Data excerpts —
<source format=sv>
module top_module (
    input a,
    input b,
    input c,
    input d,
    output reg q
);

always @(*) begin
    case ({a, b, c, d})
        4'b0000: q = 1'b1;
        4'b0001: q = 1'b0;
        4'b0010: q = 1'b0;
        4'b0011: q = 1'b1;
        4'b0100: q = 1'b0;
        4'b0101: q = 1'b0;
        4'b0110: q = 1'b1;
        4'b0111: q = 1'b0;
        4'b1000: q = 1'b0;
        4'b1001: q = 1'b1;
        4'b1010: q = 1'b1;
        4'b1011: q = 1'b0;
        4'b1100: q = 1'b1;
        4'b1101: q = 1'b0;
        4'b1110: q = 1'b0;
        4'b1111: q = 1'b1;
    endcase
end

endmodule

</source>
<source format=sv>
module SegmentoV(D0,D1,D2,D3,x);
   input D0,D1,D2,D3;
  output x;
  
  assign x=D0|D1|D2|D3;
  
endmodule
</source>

==

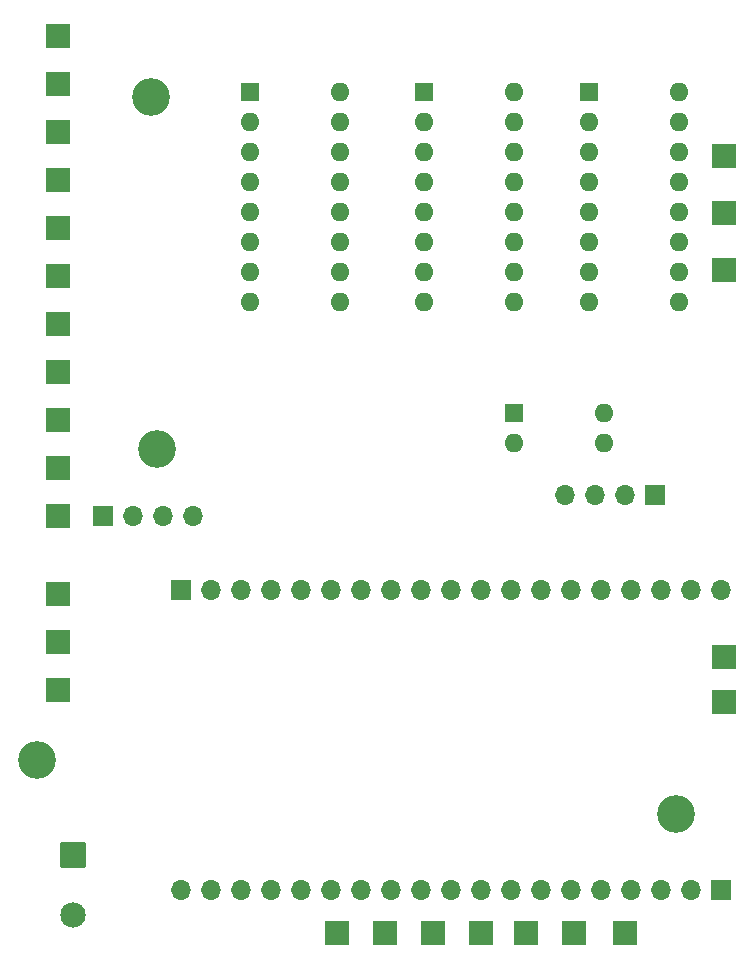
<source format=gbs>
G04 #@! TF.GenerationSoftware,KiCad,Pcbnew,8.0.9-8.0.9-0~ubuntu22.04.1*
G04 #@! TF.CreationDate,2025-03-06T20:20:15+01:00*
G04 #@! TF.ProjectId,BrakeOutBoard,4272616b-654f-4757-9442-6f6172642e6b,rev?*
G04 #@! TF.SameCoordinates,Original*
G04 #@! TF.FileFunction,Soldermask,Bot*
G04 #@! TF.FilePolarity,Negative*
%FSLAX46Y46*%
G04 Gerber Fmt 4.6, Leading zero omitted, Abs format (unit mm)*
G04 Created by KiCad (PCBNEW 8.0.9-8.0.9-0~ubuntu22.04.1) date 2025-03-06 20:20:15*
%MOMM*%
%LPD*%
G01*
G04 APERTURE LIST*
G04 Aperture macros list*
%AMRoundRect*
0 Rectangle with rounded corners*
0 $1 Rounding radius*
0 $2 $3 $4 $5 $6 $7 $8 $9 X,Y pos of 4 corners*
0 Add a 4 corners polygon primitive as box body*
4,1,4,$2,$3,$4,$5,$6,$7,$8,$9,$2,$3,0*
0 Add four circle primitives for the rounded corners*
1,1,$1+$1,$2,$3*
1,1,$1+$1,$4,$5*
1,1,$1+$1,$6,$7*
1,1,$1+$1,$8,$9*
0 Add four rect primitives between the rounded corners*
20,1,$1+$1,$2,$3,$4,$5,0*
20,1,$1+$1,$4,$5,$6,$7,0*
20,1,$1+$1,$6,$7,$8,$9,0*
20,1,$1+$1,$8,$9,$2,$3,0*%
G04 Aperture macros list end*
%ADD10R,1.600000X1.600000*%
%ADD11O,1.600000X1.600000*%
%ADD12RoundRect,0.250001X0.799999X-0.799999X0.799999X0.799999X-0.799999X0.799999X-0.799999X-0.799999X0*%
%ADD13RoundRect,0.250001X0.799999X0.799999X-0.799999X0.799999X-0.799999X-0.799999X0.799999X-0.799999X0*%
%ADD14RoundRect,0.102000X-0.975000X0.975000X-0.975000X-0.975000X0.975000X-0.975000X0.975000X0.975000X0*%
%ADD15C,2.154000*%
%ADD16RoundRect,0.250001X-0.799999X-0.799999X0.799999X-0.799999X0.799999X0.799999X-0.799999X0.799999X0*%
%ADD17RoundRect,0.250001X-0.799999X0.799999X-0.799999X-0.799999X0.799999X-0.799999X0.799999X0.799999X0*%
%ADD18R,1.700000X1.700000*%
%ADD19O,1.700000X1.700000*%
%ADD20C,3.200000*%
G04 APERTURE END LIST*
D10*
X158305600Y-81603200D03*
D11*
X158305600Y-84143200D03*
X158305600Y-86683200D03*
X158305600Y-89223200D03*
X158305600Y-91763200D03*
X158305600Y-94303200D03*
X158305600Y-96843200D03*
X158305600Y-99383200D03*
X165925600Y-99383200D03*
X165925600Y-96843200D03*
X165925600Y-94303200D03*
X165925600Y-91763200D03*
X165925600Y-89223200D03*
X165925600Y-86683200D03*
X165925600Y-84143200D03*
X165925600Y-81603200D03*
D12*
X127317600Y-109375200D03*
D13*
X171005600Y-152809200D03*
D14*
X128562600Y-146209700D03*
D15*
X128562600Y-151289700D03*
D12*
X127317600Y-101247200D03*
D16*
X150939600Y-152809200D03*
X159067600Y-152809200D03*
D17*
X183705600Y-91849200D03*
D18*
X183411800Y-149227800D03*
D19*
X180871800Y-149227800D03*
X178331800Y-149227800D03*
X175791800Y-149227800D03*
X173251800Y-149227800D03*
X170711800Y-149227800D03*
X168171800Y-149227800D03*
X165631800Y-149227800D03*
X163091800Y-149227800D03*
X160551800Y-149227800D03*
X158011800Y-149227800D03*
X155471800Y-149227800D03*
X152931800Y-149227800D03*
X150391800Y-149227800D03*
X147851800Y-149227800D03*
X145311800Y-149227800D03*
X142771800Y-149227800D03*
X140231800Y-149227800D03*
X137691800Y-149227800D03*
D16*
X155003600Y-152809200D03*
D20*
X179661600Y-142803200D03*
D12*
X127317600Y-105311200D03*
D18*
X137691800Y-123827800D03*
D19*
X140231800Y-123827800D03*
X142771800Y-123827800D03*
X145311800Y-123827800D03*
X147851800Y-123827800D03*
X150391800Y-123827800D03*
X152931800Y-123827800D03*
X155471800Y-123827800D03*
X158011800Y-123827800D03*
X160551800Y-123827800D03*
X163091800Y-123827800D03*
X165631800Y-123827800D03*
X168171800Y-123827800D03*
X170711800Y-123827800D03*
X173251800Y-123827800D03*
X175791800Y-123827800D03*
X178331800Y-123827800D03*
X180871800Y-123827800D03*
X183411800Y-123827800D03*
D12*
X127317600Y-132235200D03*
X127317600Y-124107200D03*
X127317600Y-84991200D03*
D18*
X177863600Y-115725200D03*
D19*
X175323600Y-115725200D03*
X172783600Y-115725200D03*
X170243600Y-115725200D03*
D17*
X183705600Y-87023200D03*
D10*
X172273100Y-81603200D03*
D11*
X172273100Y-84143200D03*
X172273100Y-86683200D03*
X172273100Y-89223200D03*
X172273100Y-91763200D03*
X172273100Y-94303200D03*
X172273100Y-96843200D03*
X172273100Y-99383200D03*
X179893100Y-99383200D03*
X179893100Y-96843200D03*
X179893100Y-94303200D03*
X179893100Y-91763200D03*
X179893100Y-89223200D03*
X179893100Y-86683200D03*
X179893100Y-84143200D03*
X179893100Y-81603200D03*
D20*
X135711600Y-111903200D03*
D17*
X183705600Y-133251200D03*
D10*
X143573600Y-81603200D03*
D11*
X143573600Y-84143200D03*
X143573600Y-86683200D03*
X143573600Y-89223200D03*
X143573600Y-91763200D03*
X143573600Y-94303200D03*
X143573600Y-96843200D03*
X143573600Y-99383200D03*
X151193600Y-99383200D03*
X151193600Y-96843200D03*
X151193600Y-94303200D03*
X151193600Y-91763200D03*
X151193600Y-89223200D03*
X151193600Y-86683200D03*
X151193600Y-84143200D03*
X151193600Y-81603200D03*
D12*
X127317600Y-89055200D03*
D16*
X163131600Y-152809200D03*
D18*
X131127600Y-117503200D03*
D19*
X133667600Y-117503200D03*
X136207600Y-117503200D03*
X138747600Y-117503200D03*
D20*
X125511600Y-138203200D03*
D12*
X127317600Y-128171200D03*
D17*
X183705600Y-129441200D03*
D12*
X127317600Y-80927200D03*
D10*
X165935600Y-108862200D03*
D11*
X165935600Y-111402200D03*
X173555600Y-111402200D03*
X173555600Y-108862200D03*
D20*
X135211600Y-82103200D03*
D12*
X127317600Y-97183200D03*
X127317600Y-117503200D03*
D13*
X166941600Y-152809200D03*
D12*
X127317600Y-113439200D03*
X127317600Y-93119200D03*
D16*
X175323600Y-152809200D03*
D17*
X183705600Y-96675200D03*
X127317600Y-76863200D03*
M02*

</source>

==

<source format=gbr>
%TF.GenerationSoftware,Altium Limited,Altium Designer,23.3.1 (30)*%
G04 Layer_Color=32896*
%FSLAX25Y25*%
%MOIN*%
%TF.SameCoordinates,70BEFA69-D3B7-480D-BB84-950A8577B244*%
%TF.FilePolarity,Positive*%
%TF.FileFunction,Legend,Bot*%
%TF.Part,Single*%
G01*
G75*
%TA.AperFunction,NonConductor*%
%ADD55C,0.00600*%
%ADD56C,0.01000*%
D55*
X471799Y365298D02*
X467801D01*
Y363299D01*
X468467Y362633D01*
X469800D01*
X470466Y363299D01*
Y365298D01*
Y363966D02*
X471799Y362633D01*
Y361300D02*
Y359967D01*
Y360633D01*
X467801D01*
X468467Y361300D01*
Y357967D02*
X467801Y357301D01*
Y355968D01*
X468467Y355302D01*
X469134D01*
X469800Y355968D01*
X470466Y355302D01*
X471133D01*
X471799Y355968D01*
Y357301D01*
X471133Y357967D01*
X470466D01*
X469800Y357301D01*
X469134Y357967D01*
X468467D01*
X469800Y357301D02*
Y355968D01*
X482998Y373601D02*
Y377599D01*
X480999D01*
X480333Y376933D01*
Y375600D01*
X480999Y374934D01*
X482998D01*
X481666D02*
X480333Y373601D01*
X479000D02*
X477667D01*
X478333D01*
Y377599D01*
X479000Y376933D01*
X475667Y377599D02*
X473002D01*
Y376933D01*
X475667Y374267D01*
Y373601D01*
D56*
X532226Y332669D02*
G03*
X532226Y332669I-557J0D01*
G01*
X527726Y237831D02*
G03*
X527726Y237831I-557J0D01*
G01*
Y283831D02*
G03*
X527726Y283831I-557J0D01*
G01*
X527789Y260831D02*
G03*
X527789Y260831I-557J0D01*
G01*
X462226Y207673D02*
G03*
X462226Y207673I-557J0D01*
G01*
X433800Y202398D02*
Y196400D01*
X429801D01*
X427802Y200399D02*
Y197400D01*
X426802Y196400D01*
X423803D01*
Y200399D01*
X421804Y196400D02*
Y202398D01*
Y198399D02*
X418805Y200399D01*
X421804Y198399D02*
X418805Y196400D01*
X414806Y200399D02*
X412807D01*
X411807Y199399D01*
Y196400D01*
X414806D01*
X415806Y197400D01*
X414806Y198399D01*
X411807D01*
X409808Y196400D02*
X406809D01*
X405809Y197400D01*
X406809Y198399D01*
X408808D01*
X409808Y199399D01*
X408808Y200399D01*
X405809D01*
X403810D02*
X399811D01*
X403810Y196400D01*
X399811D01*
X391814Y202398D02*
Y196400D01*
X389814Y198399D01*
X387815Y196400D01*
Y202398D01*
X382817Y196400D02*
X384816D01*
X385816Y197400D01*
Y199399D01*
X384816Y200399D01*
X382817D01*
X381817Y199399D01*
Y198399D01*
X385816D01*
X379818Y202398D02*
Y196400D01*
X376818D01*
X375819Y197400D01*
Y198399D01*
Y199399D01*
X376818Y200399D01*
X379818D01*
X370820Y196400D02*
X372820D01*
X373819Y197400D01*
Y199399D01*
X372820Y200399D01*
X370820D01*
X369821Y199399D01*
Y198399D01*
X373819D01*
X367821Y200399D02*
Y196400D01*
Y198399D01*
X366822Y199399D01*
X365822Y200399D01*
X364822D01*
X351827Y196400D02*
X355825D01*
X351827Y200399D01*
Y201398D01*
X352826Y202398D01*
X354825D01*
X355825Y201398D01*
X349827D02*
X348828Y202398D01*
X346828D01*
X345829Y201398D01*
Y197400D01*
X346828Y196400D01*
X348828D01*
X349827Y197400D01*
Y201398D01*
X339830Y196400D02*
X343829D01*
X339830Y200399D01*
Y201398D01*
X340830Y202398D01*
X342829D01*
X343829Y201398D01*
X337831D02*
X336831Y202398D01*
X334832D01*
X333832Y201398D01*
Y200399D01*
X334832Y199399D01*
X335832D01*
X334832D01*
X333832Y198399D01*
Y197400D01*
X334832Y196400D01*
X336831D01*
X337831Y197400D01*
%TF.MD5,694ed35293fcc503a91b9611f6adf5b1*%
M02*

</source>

Instructions to follow —
Every line above from the line with "X477667D01*" to the line with "X408808Y200399D01*" is wanted, ends included; write them out exactly and add no other line.

Answer area —
X477667D01*
X478333D01*
Y377599D01*
X479000Y376933D01*
X475667Y377599D02*
X473002D01*
Y376933D01*
X475667Y374267D01*
Y373601D01*
D56*
X532226Y332669D02*
G03*
X532226Y332669I-557J0D01*
G01*
X527726Y237831D02*
G03*
X527726Y237831I-557J0D01*
G01*
Y283831D02*
G03*
X527726Y283831I-557J0D01*
G01*
X527789Y260831D02*
G03*
X527789Y260831I-557J0D01*
G01*
X462226Y207673D02*
G03*
X462226Y207673I-557J0D01*
G01*
X433800Y202398D02*
Y196400D01*
X429801D01*
X427802Y200399D02*
Y197400D01*
X426802Y196400D01*
X423803D01*
Y200399D01*
X421804Y196400D02*
Y202398D01*
Y198399D02*
X418805Y200399D01*
X421804Y198399D02*
X418805Y196400D01*
X414806Y200399D02*
X412807D01*
X411807Y199399D01*
Y196400D01*
X414806D01*
X415806Y197400D01*
X414806Y198399D01*
X411807D01*
X409808Y196400D02*
X406809D01*
X405809Y197400D01*
X406809Y198399D01*
X408808D01*
X409808Y199399D01*
X408808Y200399D01*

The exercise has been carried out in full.